Actividad: Retoma, por favor, el fragmento sobre las armas en Estados Unidos y continúalo desde su última oración.

Fragmento:

▼

Las
lágrimas de dolor que hemos visto derramar al presidente de los
Estados Unidos y a las familias de las víctimas inocentes de una
nueva matanza en una escuela de Conneticut no bastan para poner fin a
la locura de las armas que reina en ese país. Son comprensibles,
humanas y reconfortantes para mitigar el dolor causado, pero no
sirven para atacar las causas últimas de una tragedia que se repite
con demasiada regularidad en un país en el que hay casi tantas armas
como habitantes.
Esas
causas van desde el feroz individualismo de la sociedad
norteamericana a su miedo incomprensible para quienes vemos la
tragedia desde lejos a un gobierno despótico, sin olvidarnos del
gran negocio que el acceso a las armas representa para la poderosa
industria que las fábrica y a cuyos intereses responden muchos
políticos tanto demócratas como republicanos y representa la
estúpida Asociación Nacional del Rifle.
El
derecho a poseer armas – reconocido en la propia Constitución -
está tan arraigado en los genes de la sociedad norteamericana que
cualquier intento de al menos restringir el acceso es tildado sin
falta y como poco de antiamericano,
uno de los insultos políticos más duros que puede dirigirse contra
un estadounidense. Miles de personas mueren todos los años en
Estados Unidos víctimas de homicidios, asesinatos y suicidios
gracias a la proliferación de armas de todo tipo en cuyo uso muchos
padres no dudan en familiarizar a sus hijos desde muy temprana edad.

▲

[Entradas de datos extraídos]

▼

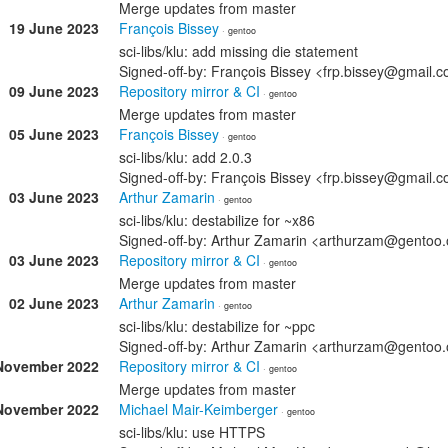
Merge updates from master
19 June 2023
François Bissey
· gentoo
sci-libs/klu: add missing die statement
Signed-off-by: François Bissey <frp.bissey@gmail.
09 June 2023
Repository mirror & CI
· gentoo
Merge updates from master
05 June 2023
François Bissey
· gentoo
sci-libs/klu: add 2.0.3
Signed-off-by: François Bissey <frp.bissey@gmail.
03 June 2023
Arthur Zamarin
· gentoo
sci-libs/klu: destabilize for ~x86
Signed-off-by: Arthur Zamarin <arthurzam@gentoo.
03 June 2023
Repository mirror & CI
· gentoo
Merge updates from master
02 June 2023
Arthur Zamarin
· gentoo
sci-libs/klu: destabilize for ~ppc
Signed-off-by: Arthur Zamarin <arthurzam@gentoo.
November 2022
Repository mirror & CI
· gentoo
Merge updates from master
November 2022
Michael Mair-Keimberger
· gentoo
sci-libs/klu: use HTTPS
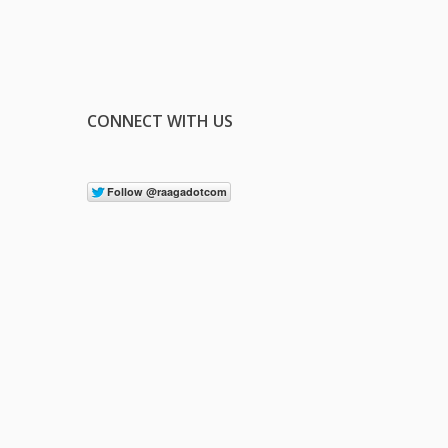
CONNECT WITH US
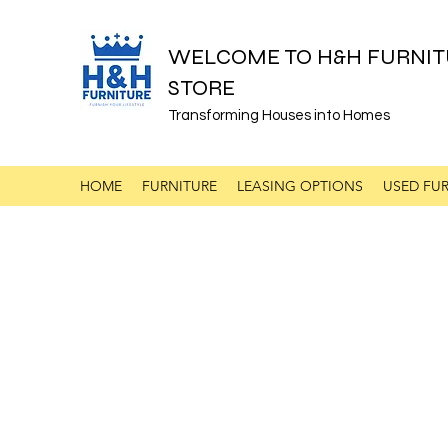
WELCOME TO H&H FURNIT
STORE
Transforming Houses into Homes
HOME
FURNITURE
LEASING OPTIONS
USED FUR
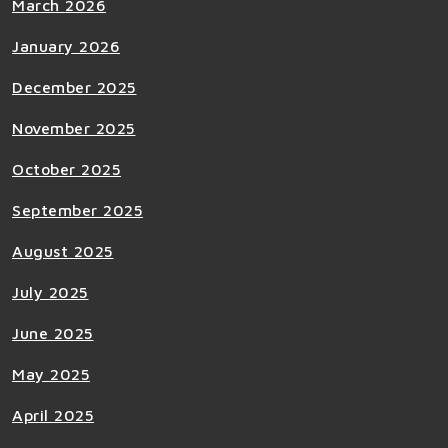
March 2026
January 2026
December 2025
November 2025
October 2025
September 2025
August 2025
July 2025
June 2025
May 2025
April 2025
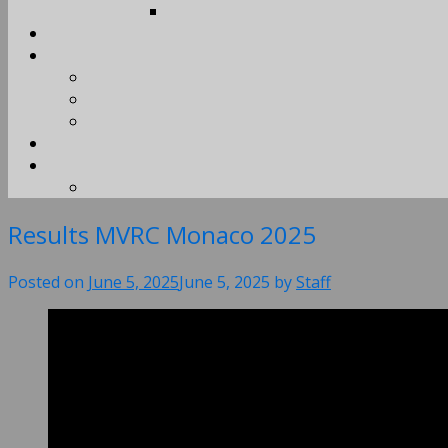
Results MVRC Monaco 2025
Posted on
June 5, 2025
June 5, 2025
by
Staff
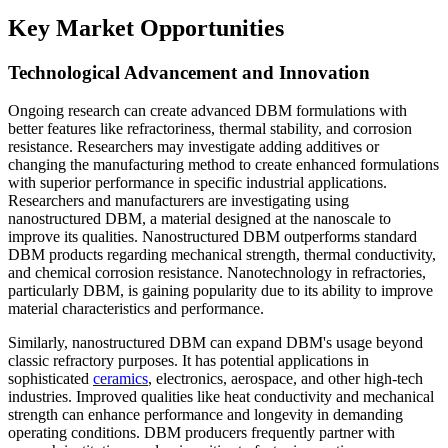
Key Market Opportunities
Technological Advancement and Innovation
Ongoing research can create advanced DBM formulations with
better features like refractoriness, thermal stability, and corrosion
resistance. Researchers may investigate adding additives or
changing the manufacturing method to create enhanced formulations
with superior performance in specific industrial applications.
Researchers and manufacturers are investigating using
nanostructured DBM, a material designed at the nanoscale to
improve its qualities. Nanostructured DBM outperforms standard
DBM products regarding mechanical strength, thermal conductivity,
and chemical corrosion resistance. Nanotechnology in refractories,
particularly DBM, is gaining popularity due to its ability to improve
material characteristics and performance.
Similarly, nanostructured DBM can expand DBM's usage beyond
classic refractory purposes. It has potential applications in
sophisticated
ceramics
, electronics, aerospace, and other high-tech
industries. Improved qualities like heat conductivity and mechanical
strength can enhance performance and longevity in demanding
operating conditions. DBM producers frequently partner with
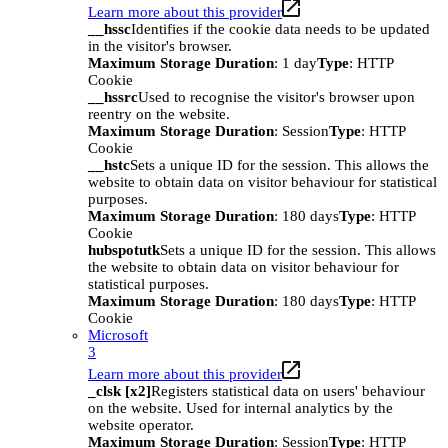
Learn more about this provider
__hssc
Identifies if the cookie data needs to be updated
in the visitor's browser.
Maximum Storage Duration
: 1 day
Type
: HTTP
Cookie
__hssrc
Used to recognise the visitor's browser upon
reentry on the website.
Maximum Storage Duration
: Session
Type
: HTTP
Cookie
__hstc
Sets a unique ID for the session. This allows the
website to obtain data on visitor behaviour for statistical
purposes.
Maximum Storage Duration
: 180 days
Type
: HTTP
Cookie
hubspotutk
Sets a unique ID for the session. This allows
the website to obtain data on visitor behaviour for
statistical purposes.
Maximum Storage Duration
: 180 days
Type
: HTTP
Cookie
Microsoft
3
Learn more about this provider
_clsk [x2]
Registers statistical data on users' behaviour
on the website. Used for internal analytics by the
website operator.
Maximum Storage Duration
: Session
Type
: HTTP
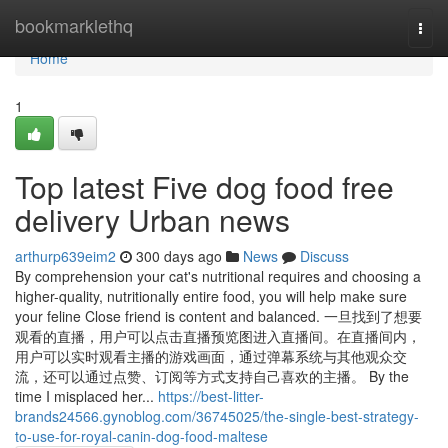
Home
bookmarklethq
Togg
navi
Home
1
Top latest Five dog food free
delivery Urban news
arthurp639eim2
300 days ago
News
Discuss
By comprehension your cat's nutritional requires and choosing a
higher-quality, nutritionally entire food, you will help make sure
your feline Close friend is content and balanced. 一旦找到了想要
观看的直播，用户可以点击直播预览图进入直播间。在直播间内，
用户可以实时观看主播的游戏画面，通过弹幕系统与其他观众交
流，还可以通过点赞、订阅等方式支持自己喜欢的主播。 By the
time I misplaced her...
https://best-litter-
brands24566.gynoblog.com/36745025/the-single-best-strategy-
to-use-for-royal-canin-dog-food-maltese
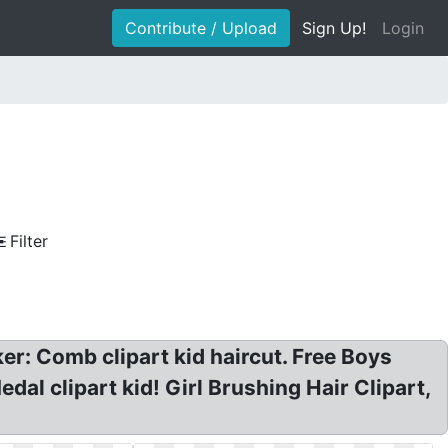
Contribute / Upload
Sign Up!
Login
Filter
er: Comb clipart kid haircut. Free Boys
dal clipart kid! Girl Brushing Hair Clipart,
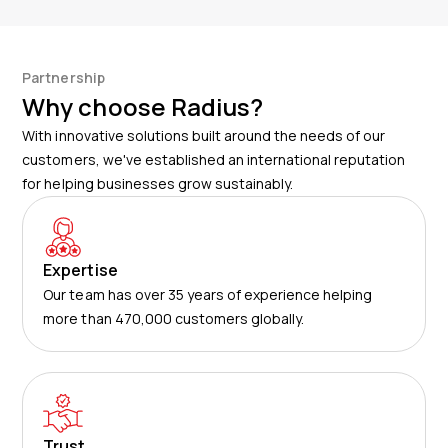
customer’s account. There are no additional costs for
assets, we have achieved a 95% recovery rate with
accessing the app. All of its powerful features can be
this system.
used at no extra charge.
Partnership
Why choose Radius?
With innovative solutions built around the needs of our
customers, we've established an international reputation
for helping businesses grow sustainably.
Expertise
Our team has over 35 years of experience helping
more than 470,000 customers globally.
Trust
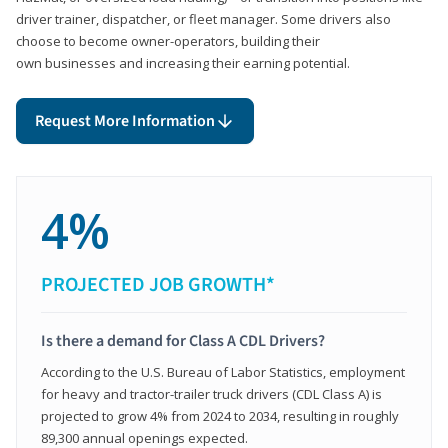
driver trainer, dispatcher, or fleet manager. Some drivers also
choose to become owner-operators, building their
own businesses and increasing their earning potential.
Request More Information
4%
PROJECTED JOB GROWTH*
Is there a demand for Class A CDL Drivers?
According to the U.S. Bureau of Labor Statistics, employment
for heavy and tractor-trailer truck drivers (CDL Class A) is
projected to grow 4% from 2024 to 2034, resulting in roughly
89,300 annual openings expected.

▲

Respuesta:
Las
galerías de tiro y las ferias de armas son algo tan común en ese
país como en Europa los mercadillos de frutas y verduras o los
rastrillos: se exponen, se prueban, se rebajan y se venden como otra
mercancía cualquiera sin más exigencia legal que mostrar el carné
de conducir. Las armas – normalmente más de una – suelen
colocarse en cualquier lugar del domicilio, en un cajón de la
cocina, en la mesilla de noche, detrás de la puerta, al alcance de
cualquier miembro de la familia, incluidos menores con graves
problemas psicológicos o de sociabilidad como el autor de la masacre
del viernes.
En
definitiva, nada que no se haya vivido una y otra vez sin que nadie
se haya atrevido a ponerle coto. Sólo el presidente Bill Clinton se
atrevió en su día a restringir el acceso a las armas de asalto con
una suerte de moratoria que concluyó en 2004. Aquella iniciativa
recibió invectivas de todo tipo y pasó a la historia con más pena
que gloria.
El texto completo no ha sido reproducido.